Por otro lado, no tengo la intención de arremeter contra la libertad de prensa ni contra la profesión de quienes escriben o hablan en los medios. Pero el uso desmedido del poder que da una columna en un medio de cierta difusión también es una potestad a la que deben ponerse límites. Pensemos en el daño que causó hace unos meses una “información” que acusaba a un padre de la muerte de la hija de su compañera, en un ejemplo injusto de linchamiento mediático de una persona sobre la que simplemente se abrió una investigación de oficio porque la niña ingresó en el hospital con heridas y los médicos se limitaron a cumplir el protocolo. Fueron varios los diarios que ya habían condenado a ese pobre hombre, que luego no tenía ni arte ni parte en esa historia. El cuarto poder hace en ocasiones un uso absolutamente despótico de su influencia. Y, como todos los poderes, debe tener límites. Hoy ha sido un ataque colectivo, brutal, pero sin nombres ni apellidos con los que nos podamos dar por aludidos. Mañana puede ser una información calumniosa individualizada. Estamos indefensos si no exigimos a los periodistas que sean responsables de sus actos. Como tiene que serlo cualquier persona en su ámbito laboral o privado. No hablo de censura, a la que me opongo rotundamente. Hablo de ética profesional, dentro de la libertad de conciencia, de pensamiento y de expresión.

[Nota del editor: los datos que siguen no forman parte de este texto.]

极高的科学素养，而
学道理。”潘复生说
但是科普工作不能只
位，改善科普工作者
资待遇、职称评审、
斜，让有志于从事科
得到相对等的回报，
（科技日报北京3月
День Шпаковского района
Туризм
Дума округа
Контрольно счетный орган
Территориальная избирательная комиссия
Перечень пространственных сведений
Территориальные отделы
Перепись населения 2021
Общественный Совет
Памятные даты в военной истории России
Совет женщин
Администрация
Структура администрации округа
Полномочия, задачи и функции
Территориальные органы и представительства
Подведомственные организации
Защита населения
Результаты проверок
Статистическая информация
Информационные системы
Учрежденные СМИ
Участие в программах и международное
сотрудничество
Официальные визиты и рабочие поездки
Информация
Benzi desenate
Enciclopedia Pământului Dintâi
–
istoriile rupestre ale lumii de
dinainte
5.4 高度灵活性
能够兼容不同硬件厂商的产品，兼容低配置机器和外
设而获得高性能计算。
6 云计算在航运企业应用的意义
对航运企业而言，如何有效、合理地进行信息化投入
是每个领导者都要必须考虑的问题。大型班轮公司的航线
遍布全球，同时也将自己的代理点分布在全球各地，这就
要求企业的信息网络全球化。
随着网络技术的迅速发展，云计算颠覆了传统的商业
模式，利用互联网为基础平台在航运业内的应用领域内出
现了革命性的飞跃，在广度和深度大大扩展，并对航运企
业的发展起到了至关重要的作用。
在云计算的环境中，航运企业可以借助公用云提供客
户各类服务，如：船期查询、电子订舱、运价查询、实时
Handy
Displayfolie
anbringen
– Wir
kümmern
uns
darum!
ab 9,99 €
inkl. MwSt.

Por mucha distancia que se quiera mantener respecto de un asunto que tanto toca la fibra sensible, por mucha ecuanimidad que debamos observar a la hora de enjuiciar un artículo de opinión del que discrepamos (como otros –legítimamente- no están de acuerdo con nuestras apreciaciones y juicios de valor), es muy difícil contenerse ante un abuso tan ilícito de una tribuna periodística para dar rienda suelta a la infamia con un nivel de bajeza y abyección como ha hecho un individuo que con su conducta (las palabras en contexto son hechos) ha roto impunemente las reglas del juego y se ha adentrado por una senda que si se generaliza, corre el riesgo de favorecer que nuestra vida colectiva se rija por la ley de la selva.